• **Task objective**
Extract word for word the lines of the listing from its start to the line holding "0: (288, 498, 1.17)", both ends kept; pictures are not part of the copy.

====== Task inputs ======

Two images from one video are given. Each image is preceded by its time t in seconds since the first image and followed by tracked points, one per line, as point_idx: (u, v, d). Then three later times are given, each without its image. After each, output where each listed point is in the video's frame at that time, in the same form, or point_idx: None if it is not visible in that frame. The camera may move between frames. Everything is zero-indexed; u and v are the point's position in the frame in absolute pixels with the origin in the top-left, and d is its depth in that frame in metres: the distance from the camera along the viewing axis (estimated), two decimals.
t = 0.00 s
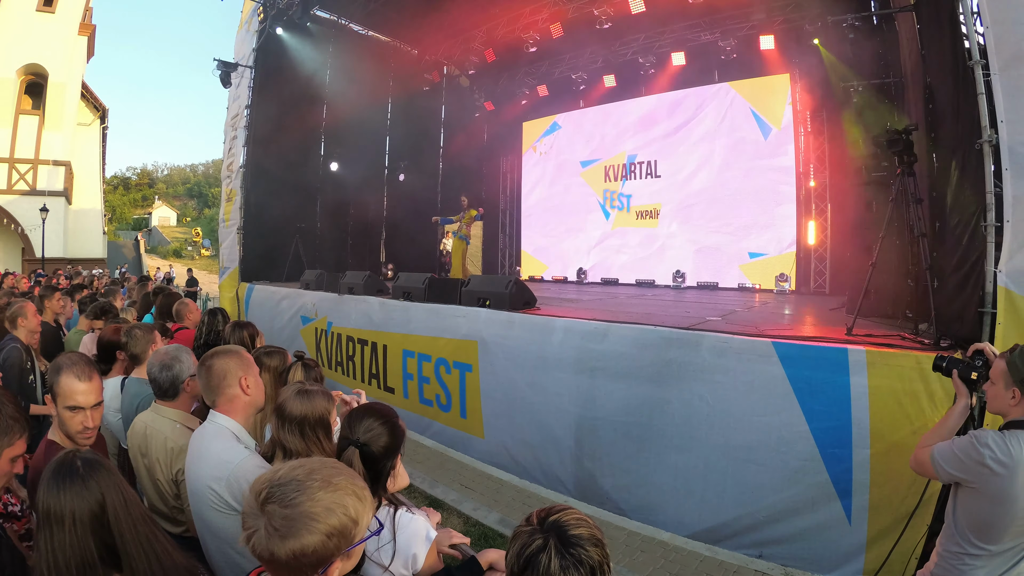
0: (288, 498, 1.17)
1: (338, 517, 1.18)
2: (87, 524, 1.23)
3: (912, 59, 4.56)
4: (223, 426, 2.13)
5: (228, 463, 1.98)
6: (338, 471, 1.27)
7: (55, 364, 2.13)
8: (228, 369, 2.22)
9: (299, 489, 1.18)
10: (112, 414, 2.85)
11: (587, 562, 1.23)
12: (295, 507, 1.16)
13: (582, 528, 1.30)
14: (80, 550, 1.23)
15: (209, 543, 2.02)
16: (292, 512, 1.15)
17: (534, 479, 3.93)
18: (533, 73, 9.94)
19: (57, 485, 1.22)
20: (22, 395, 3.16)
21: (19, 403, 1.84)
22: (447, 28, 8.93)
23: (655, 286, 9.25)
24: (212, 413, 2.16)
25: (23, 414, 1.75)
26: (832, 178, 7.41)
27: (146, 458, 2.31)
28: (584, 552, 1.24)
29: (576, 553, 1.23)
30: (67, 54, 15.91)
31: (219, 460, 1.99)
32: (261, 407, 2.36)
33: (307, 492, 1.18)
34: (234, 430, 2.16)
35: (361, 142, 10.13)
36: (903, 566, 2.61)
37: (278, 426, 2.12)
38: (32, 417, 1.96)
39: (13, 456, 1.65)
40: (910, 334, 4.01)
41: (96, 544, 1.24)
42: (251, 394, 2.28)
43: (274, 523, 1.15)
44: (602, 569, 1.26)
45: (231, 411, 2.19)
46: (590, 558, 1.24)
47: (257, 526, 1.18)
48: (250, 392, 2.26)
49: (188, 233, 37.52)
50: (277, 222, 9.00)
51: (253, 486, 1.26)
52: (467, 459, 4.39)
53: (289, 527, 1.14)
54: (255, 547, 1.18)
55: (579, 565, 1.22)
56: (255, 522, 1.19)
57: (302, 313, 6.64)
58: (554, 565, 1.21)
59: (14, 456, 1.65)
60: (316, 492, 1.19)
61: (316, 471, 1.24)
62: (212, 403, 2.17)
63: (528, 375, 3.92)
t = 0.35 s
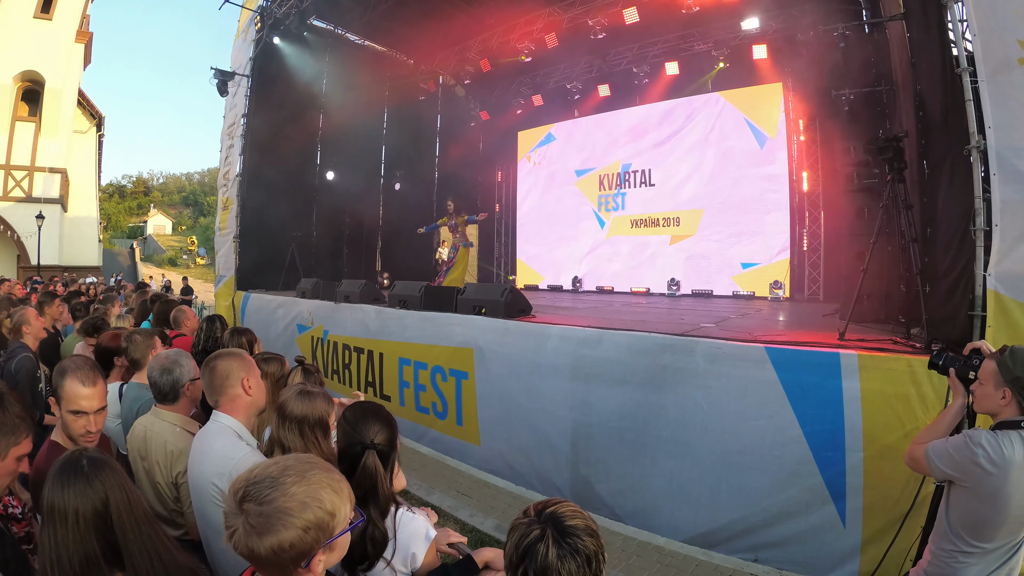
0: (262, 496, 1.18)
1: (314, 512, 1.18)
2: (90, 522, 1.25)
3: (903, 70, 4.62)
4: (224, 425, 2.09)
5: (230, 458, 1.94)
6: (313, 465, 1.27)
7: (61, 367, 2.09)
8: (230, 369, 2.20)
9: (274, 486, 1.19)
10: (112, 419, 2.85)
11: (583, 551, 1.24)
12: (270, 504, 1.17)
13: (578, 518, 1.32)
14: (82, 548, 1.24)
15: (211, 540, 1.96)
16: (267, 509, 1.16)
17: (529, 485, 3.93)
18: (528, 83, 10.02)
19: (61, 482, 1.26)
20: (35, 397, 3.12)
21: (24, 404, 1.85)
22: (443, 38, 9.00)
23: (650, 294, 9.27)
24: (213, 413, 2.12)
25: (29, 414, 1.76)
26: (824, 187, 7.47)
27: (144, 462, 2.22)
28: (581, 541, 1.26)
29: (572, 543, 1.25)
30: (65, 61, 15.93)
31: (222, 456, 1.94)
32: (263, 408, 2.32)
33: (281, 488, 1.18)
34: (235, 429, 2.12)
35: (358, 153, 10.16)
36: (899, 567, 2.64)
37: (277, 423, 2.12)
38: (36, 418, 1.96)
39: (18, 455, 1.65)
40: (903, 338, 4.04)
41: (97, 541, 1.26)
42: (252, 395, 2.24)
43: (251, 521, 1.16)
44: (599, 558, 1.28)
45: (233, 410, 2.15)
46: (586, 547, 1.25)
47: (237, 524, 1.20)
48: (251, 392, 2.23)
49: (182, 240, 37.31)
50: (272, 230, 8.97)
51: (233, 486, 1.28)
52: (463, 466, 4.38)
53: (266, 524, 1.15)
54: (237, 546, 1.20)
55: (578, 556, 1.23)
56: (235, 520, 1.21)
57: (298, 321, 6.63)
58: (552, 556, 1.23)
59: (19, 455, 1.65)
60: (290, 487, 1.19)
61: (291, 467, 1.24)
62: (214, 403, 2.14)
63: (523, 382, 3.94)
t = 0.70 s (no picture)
0: (266, 475, 1.22)
1: (315, 487, 1.22)
2: (92, 510, 1.28)
3: (894, 84, 4.67)
4: (223, 423, 2.09)
5: (227, 453, 1.96)
6: (312, 445, 1.31)
7: (65, 364, 2.13)
8: (230, 369, 2.19)
9: (276, 465, 1.23)
10: (113, 423, 2.87)
11: (565, 533, 1.27)
12: (273, 482, 1.20)
13: (562, 503, 1.34)
14: (82, 535, 1.27)
15: (209, 536, 1.96)
16: (270, 487, 1.20)
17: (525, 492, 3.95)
18: (524, 96, 10.15)
19: (69, 469, 1.29)
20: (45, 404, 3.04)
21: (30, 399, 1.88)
22: (440, 49, 9.10)
23: (646, 304, 9.29)
24: (212, 411, 2.12)
25: (34, 408, 1.79)
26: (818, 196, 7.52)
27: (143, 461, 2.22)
28: (564, 525, 1.28)
29: (556, 526, 1.27)
30: (64, 71, 15.99)
31: (220, 451, 1.95)
32: (261, 407, 2.32)
33: (283, 467, 1.22)
34: (233, 427, 2.12)
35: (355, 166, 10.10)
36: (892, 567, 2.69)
37: (272, 419, 2.15)
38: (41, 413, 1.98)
39: (24, 446, 1.67)
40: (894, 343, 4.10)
41: (98, 528, 1.29)
42: (251, 394, 2.24)
43: (256, 499, 1.20)
44: (582, 543, 1.30)
45: (232, 409, 2.15)
46: (568, 530, 1.28)
47: (242, 504, 1.23)
48: (250, 391, 2.23)
49: (178, 249, 37.19)
50: (267, 239, 8.94)
51: (237, 470, 1.31)
52: (459, 474, 4.39)
53: (269, 501, 1.18)
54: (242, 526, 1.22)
55: (560, 540, 1.26)
56: (240, 501, 1.24)
57: (295, 331, 6.65)
58: (534, 538, 1.26)
59: (25, 446, 1.67)
60: (291, 466, 1.23)
61: (291, 448, 1.28)
62: (213, 401, 2.14)
63: (518, 390, 3.98)
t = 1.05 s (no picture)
0: (284, 488, 1.20)
1: (333, 494, 1.21)
2: (84, 522, 1.26)
3: (890, 98, 4.70)
4: (218, 431, 2.07)
5: (221, 460, 1.94)
6: (325, 451, 1.29)
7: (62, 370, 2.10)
8: (225, 377, 2.18)
9: (292, 478, 1.20)
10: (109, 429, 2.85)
11: (568, 543, 1.25)
12: (291, 495, 1.19)
13: (564, 513, 1.32)
14: (73, 545, 1.25)
15: (199, 544, 1.95)
16: (289, 500, 1.18)
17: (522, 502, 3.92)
18: (522, 105, 10.21)
19: (62, 482, 1.27)
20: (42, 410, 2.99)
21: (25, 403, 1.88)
22: (438, 59, 9.16)
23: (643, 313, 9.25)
24: (209, 419, 2.11)
25: (29, 413, 1.79)
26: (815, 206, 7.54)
27: (138, 469, 2.20)
28: (567, 535, 1.26)
29: (558, 536, 1.25)
30: (64, 78, 16.05)
31: (212, 459, 1.94)
32: (257, 415, 2.29)
33: (300, 478, 1.20)
34: (229, 435, 2.09)
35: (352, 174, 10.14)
36: None
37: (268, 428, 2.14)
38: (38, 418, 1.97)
39: (18, 452, 1.67)
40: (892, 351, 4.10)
41: (88, 539, 1.26)
42: (247, 401, 2.22)
43: (277, 514, 1.18)
44: (584, 553, 1.28)
45: (228, 416, 2.13)
46: (571, 540, 1.26)
47: (264, 519, 1.21)
48: (246, 400, 2.21)
49: (174, 256, 37.02)
50: (264, 247, 8.92)
51: (252, 483, 1.28)
52: (456, 484, 4.36)
53: (290, 514, 1.17)
54: (266, 540, 1.22)
55: (563, 551, 1.24)
56: (262, 515, 1.22)
57: (292, 339, 6.63)
58: (536, 548, 1.24)
59: (20, 452, 1.67)
60: (307, 477, 1.21)
61: (305, 457, 1.26)
62: (209, 408, 2.12)
63: (515, 400, 3.97)
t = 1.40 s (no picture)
0: (308, 499, 1.15)
1: (359, 508, 1.18)
2: (64, 547, 1.19)
3: (892, 97, 4.70)
4: (218, 438, 2.03)
5: (220, 471, 1.89)
6: (351, 462, 1.26)
7: (55, 375, 2.08)
8: (226, 381, 2.13)
9: (317, 488, 1.17)
10: (103, 433, 2.80)
11: (603, 561, 1.16)
12: (315, 507, 1.15)
13: (598, 526, 1.24)
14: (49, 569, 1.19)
15: (197, 553, 1.92)
16: (313, 512, 1.14)
17: (523, 506, 3.89)
18: (522, 106, 10.20)
19: (46, 500, 1.20)
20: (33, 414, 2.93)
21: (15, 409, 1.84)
22: (438, 60, 9.14)
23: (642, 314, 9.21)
24: (207, 425, 2.06)
25: (19, 420, 1.76)
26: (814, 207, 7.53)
27: (134, 480, 2.16)
28: (602, 551, 1.17)
29: (593, 552, 1.16)
30: (61, 78, 16.02)
31: (212, 469, 1.89)
32: (258, 421, 2.25)
33: (326, 489, 1.16)
34: (229, 442, 2.05)
35: (351, 175, 10.11)
36: None
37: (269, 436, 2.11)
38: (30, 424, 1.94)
39: (7, 462, 1.65)
40: (897, 353, 4.07)
41: (65, 564, 1.19)
42: (248, 407, 2.17)
43: (299, 525, 1.14)
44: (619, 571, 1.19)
45: (227, 423, 2.08)
46: (606, 557, 1.17)
47: (283, 530, 1.17)
48: (247, 405, 2.16)
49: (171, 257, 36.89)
50: (262, 249, 8.88)
51: (271, 491, 1.24)
52: (457, 487, 4.33)
53: (313, 526, 1.13)
54: (284, 552, 1.17)
55: (598, 568, 1.15)
56: (281, 526, 1.18)
57: (290, 341, 6.59)
58: (569, 565, 1.14)
59: (9, 461, 1.65)
60: (333, 488, 1.17)
61: (331, 467, 1.22)
62: (208, 414, 2.08)
63: (517, 403, 3.93)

======

• **Exercise response**
Two images from one video are given. Each image is preceded by its time t in seconds since the first image and followed by tracked points, one per line, as point_idx: (u, v, d). Then three later times are given, each without its image. After each, output where each listed point is in the video's frame at that time, in the same form, or point_idx: None if it is not visible in that frame. The camera may move between frames. Everything is zero-indexed; u and v are the point's position in the frame in absolute pixels with the origin in the top-left, and d is its depth in that frame in metres: the distance from the camera along the viewing axis (estimated), two decimals.
t = 0.00 s
0: (288, 498, 1.17)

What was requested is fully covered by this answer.